Opinion
01-25-2017
Karen A. Sferlazzo, Warwick, NY, for appellant. Dawn M. Shammas, Harrison, NY, attorney for the child.
Karen A. Sferlazzo, Warwick, NY, for appellant.
Dawn M. Shammas, Harrison, NY, attorney for the child.
CHERYL E. CHAMBERS, J.P., SHERI S. ROMAN, JOSEPH J. MALTESE, and BETSY BARROS, JJ.
Appeal by the mother from an order of the Family Court, Orange County (Lori Currier Woods, J.), dated August 24, 2015. The order, after a hearing, found that the mother committed the family offenses of harassment in the "first or second degree" and criminal mischief, and directed her to observe the conditions of an order of protection dated August 20, 2015.
ORDERED that the order dated August 24, 2015, is modified, on the facts, by deleting the provision thereof finding that the mother committed the family offense of criminal mischief; as so modified, the order is affirmed, without costs or disbursements.
In May 2015, the father commenced this family offense proceeding pursuant to Family Court Act article 8 against the mother. After a hearing, the Family Court found that the mother committed the family offenses of harassment in the "first or second degree" and criminal mischief, and directed her to observe the conditions of an order of protection dated August 20, 2015, which, inter alia, directed her to stay away from the father and the child Chyna C. (hereinafter the child) for a period of one year.
Initially, although the order of protection issued by the Family Court in connection with the father's family offense petition expired by its own terms on August 20, 2016, the appeal has not been rendered academic " ‘given the totality of the enduring legal and reputational consequences of the contested order of protection’ " (Matter of Pierre v. Dal, 142 A.D.3d 1021, 1022, 37 N.Y.S.3d 317, quoting Matter of Veronica P. v. Radcliff A., 24 N.Y.3d 668, 673, 3 N.Y.S.3d 288, 26 N.E.3d 1143 ; see Matter of Niyazova v. Shimunov, 134 A.D.3d 1122, 1122, 23 N.Y.S.3d 277 ).

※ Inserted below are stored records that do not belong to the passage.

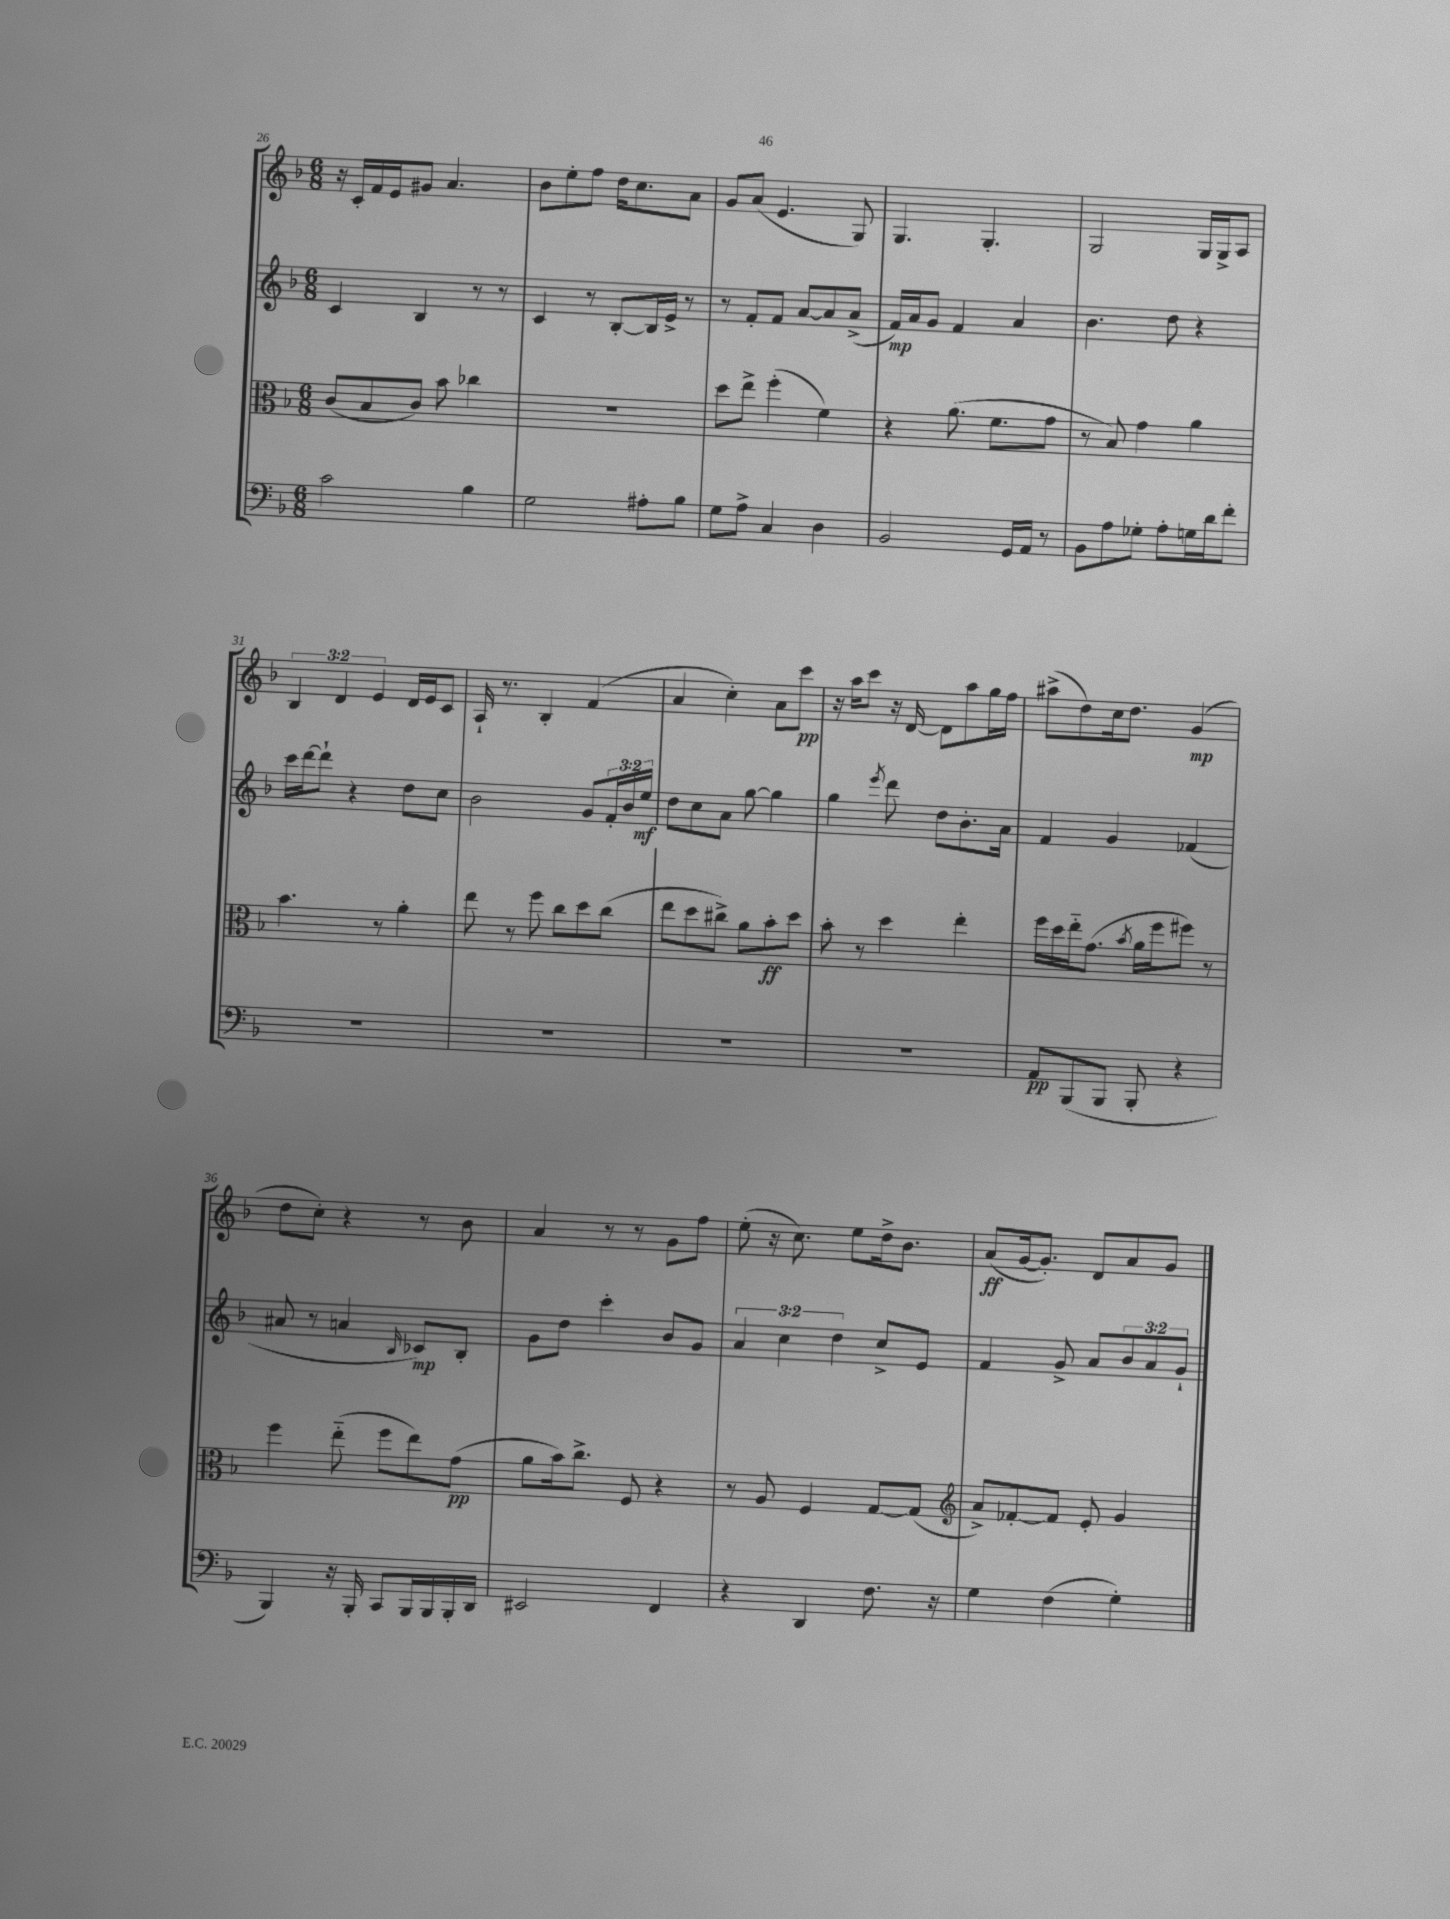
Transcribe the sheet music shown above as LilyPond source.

<<
\new StaffGroup <<
\new Staff = "s0" {
    \clef treble \key f \major \numericTimeSignature \time 6/8 \override Staff.TupletNumber.text = #tuplet-number::calc-fraction-text
    r16 c'16-. f'16 e'16 gis'8 a'4. |
    bes'8 e''8-. f''8 d''16 c''8. a'8 |
    g'8 a'8( e'4. g8) |
    g4. g4.-. |
    g2 g16 g16-> a8 |
    \tuplet 3/2 { bes4 d'4 e'4 } d'16 e'16 c'8 |
    a16-! r8. bes4-. f'4( |
    a'4 c''4-.) a'8 c'''8\pp |
    r16 a''16 c'''8 r16 d'16~ d'8 a''8 g''16 f''16 |
    ais''8->( d''8) c''16 d''8. g'4\mp( |
    d''8 c''8-.) r4 r8 bes'8 |
    a'4 r8 r8 g'8 f''8 |
    e''8-.( r16 c''8.) e''8 d''16-> bes'8. |
    a'8\ff( g'16~ g'8.-.) d'8 a'8 g'8 \bar "|." |
}
\new Staff = "s1" {
    \clef treble \key f \major \numericTimeSignature \time 6/8 \override Staff.TupletNumber.text = #tuplet-number::calc-fraction-text
    c'4 bes4 r8 r8 |
    c'4 r8 bes8~-. bes16 e'16-> r8 |
    r8 f'8-. f'8 a'8~ a'8 a'8->( |
    f'16\mp) a'16 g'8 f'4 a'4 |
    bes'4. d''8 r4 |
    c'''16 d'''16~ d'''8-! r4 d''8 c''8 |
    bes'2 g'8 \tuplet 3/2 { f'16-. bes'16 e''16\mf } |
    d''8 c''8 a'8 g''8~ g''4 |
    g''4 \acciaccatura { e'''8 } d'''8 d''8 bes'8.-. a'16 |
    f'4 g'4 fes'4( |
    ais'8 r8 a'4 \grace { bes16 } ces'8\mp) bes8-. |
    g'8 d''8 c'''4-. bes'8 g'8 |
    \tuplet 3/2 { a'4 c''4 d''4 } c''8-> e'8 |
    f'4 g'8-> a'8 \tuplet 3/2 { bes'8 a'8 g'8-! } \bar "|." |
}
\new Staff = "s2" {
    \clef alto \key f \major \numericTimeSignature \time 6/8
    c'8( bes8 c'8) bes'8 ces''4 |
    R2. |
    d''8 e''8-> f''4-.( f'4) |
    r4 a'8.( f'8. g'8 |
    r8 bes8) g'4 a'4 |
    bes'4. r8 a'4-. |
    e''8 r8 f''8 c''8 d''8 c''8( |
    e''8 d''8 cis''8->) a'8 bes'8-.\ff d''8 |
    bes'8-. r8 d''4 e''4-. |
    f''16 d''16 e''16-_ g'8.( \acciaccatura { bes'8 } a'16 f''16 fis''8) r8 |
    f''4 e''8-_( f''8 e''8) g'8\pp( |
    a'8 bes'16) c''8.-> f8 r4 |
    r8 a8 f4 g8~ g8( |
    \clef treble a'8->) fes'8~-. fes'8 e'8-. g'4 \bar "|." |
}
\new Staff = "s3" {
    \clef bass \key f \major \numericTimeSignature \time 6/8
    c'2 bes4 |
    g2 ais8-. bes8 |
    g8 a8-> c4 d4 |
    bes,2 g,16 a,16 r8 |
    bes,8 a8 ges8-. a8-. g16 d'16 f'8-. |
    R2. |
    R2. |
    R2. |
    R2. |
    a,8\pp bes,,8( bes,,8 bes,,8-. r4 |
    bes,,4) r16 bes,,16-. c,8 bes,,16 bes,,16 bes,,16-. d,16 |
    eis,2 f,4 |
    r4 d,4 f8. r16 |
    g4 f4( g4-.) \bar "|." |
}
>>
>>
\layout { \context { \Score currentBarNumber = #26 } }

In a family offense proceeding, "the allegations must be ‘supported by a fair preponderance of the evidence’ " (Matter of Jordan v. Verni, 139 A.D.3d 1067, 1068, 30 N.Y.S.3d 841, quoting Family Ct. Act § 832 ). " ‘The determination of whether a family offense was committed is a factual issue to be resolved by the Family Court, and that court's determination regarding the credibility of witnesses is entitled to great weight on appeal unless clearly unsupported by the record’ " (Matter of Jordan v. Verni, 139 A.D.3d at 1068, 30 N.Y.S.3d 841, quoting Matter of Jackson v. Idlett, 103 A.D.3d 723, 723, 959 N.Y.S.2d 706 ).
Here, while the evidence adduced at the hearing established, by a fair preponderance of the evidence, that the mother committed acts which constituted the family offenses of harassment in the first and second degrees (see Penal Law §§ 240.25, 240.26[1] ; Matter of Savas v. Bruen, 139 A.D.3d 737, 738, 31 N.Y.S.3d 149 ; Matter of Kiani v. Kiani, 134 A.D.3d 1036, 1037–1038, 22 N.Y.S.3d 520 ; Matter of Konstatine v. Konstatine, 107 A.D.3d 994, 994–995, 968 N.Y.S.2d 166 ; Matter of Panico v. Panico, 100 A.D.3d 907, 908, 955 N.Y.S.2d 125 ), the evidence failed to establish that the mother committed acts which constituted the family offense of criminal mischief (see Penal Law § 145.00[1] ). Accordingly, we exercise our factual review power to vacate the finding that the mother committed the family offense of criminal mischief (see Matter of Filipowski v. Sullivan–Tirelli, 139 A.D.3d 1063, 1064, 30 N.Y.S.3d 825 ).
Further, the evidence adduced at the hearing supported the issuance of the order of protection (see Matter of Monos v. Monos, 123 A.D.3d 931, 932, 999 N.Y.S.2d 131 ; Matter of Mistretta v. Mistretta, 85 A.D.3d 1034, 1035, 926 N.Y.S.2d 582 ).